The fallacy of the monolith
The debate in Parliament recently highlighted this tension. While the government justifies the 1.2 trillion budget by citing the “sprawling, inefficient layout” of Muhimbili buildings and a need for international accreditation, critics argue that these funds would be better spent upgrading regional hospitals to decentralise services.
The government’s plan involves a seven-phase construction to accommodate 1,300 patients vertically. But even with 1,300 beds, Muhimbili cannot possibly serve a nation of 70 million. We are investing in a facility that will be congested the day it opens because it remains the only “national” option for a desperate population.
A better way
Most mature health systems have evolved from singular monoliths to specialised networks. For example, India’s AIIMS was originally a singular “Muhimbili-style” monolith in New Delhi. However, India realised that a billion people could not travel to one city for tertiary care. So, they established over twenty regional AIIMS institutions across India, each a “National Hospital” in its own right, with its own research and training capacity.
The global trend is clear: progress lies in distributing excellence, not concentrating it. We must follow this path of functional specialisation and geographic equity. So, instead of sinking Sh1.2 trillion into one campus in Upanga, let’s think of a strategic redistribution. We could take that same investment and allocate Sh200 billion each to six strategic regional hubs: say Arusha, Dodoma, Mwanza, Mbeya, Mtwara, and Mloganzila.
An alternative model: The “Sh200 billion plan”
With this investment, these wouldn’t just be “upgraded” hospitals; they would be national centres of excellence right where people are. One could become the national lead for orthopedics, another could focus on paediatrics. A mother in Mbeya wouldn’t need to travel 800 kilometres for a specialised surgery.
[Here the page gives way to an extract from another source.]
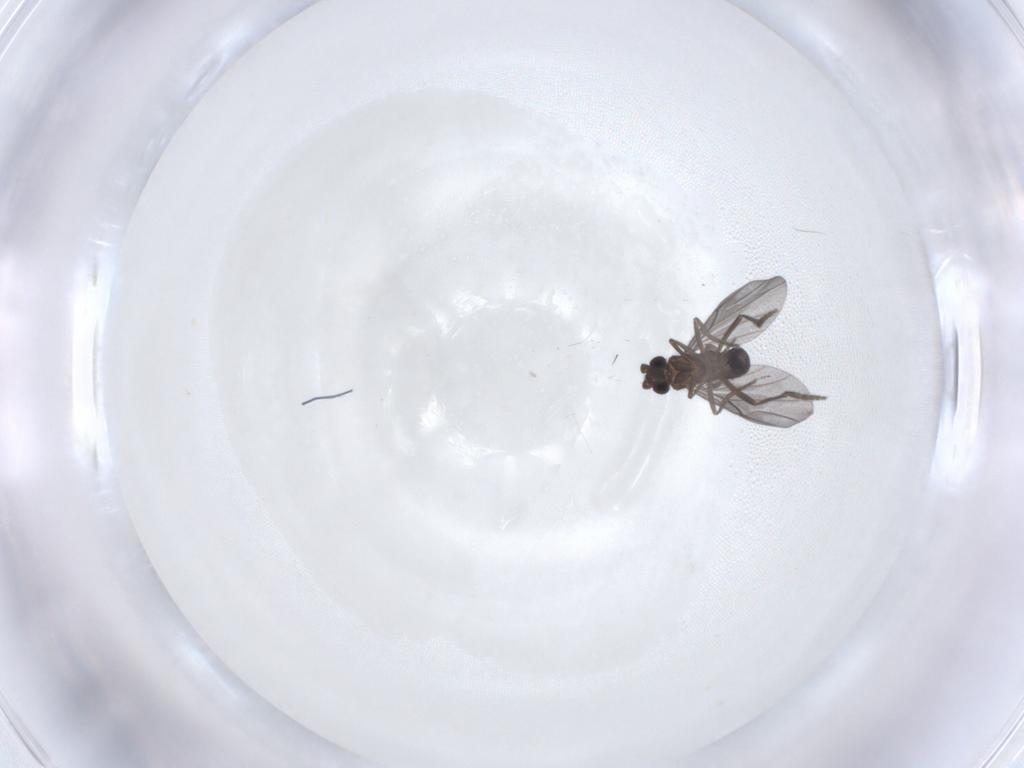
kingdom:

With increased specialisation, we would decentralise the “academic ecosystem”, training doctors and nurses in the environments where they are most needed.
What does Sh200 billion buy? At Bugando, it buys an international oncology powerhouse serving tens of millions in the Lake Zone and neighbouring countries. This investment delivers a 300-bed complex, radiotherapy bunkers treating hundreds daily, and EAC’s fourth PET-CT scanner. It procures multiple LINACs and doubles national specialised capacity by training 60 oncologists in five years.
Rethinking Muhimbili
Our obsession with Muhimbili ignores the potential of other facilities. Muhimbili can’t serve the needs even of the residents of Dar alone. So, we must transform the likes of Mwananyamala, Amana, and Temeke into high-capacity tertiary facilities. When these hospitals are weak, Muhimbili stops being a specialist centre and starts acting as a primary care clinic for Dar.
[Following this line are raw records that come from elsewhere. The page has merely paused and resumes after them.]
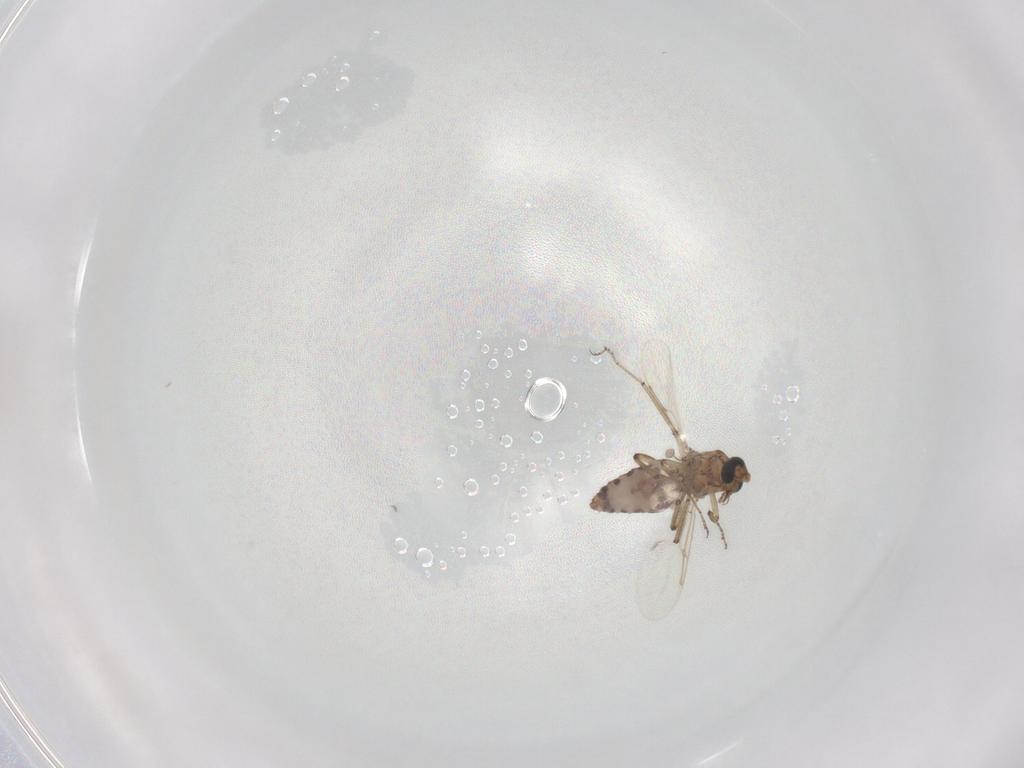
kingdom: Animalia
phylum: Arthropoda
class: Insecta
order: Diptera
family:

Conclusion: Not just buildings
The fact that the current Muhimbili site is a strategic national priority is irrefutable. But an investment of Sh1.2 trillion is not just about real estate, it is a statement of our national values. If we spend this money only on the “monolith,” we are choosing visibility over access. We are building a “medical city” in Dar while the rest of the country remains a medical desert.
Tanzania has a significant potential for medical tourism. But that doesn’t come from one building with 1,300 beds. It comes from a robust, resilient, and distributed network of specialised care.
So, let us redesign the system. Let us ensure that the next generation of Tanzanians doesn’t die of terminal distance, but lives because excellence was brought to their doorstep.
The future isn’t a single national hospital but a network of specialised centres providing gold-standard healthcare.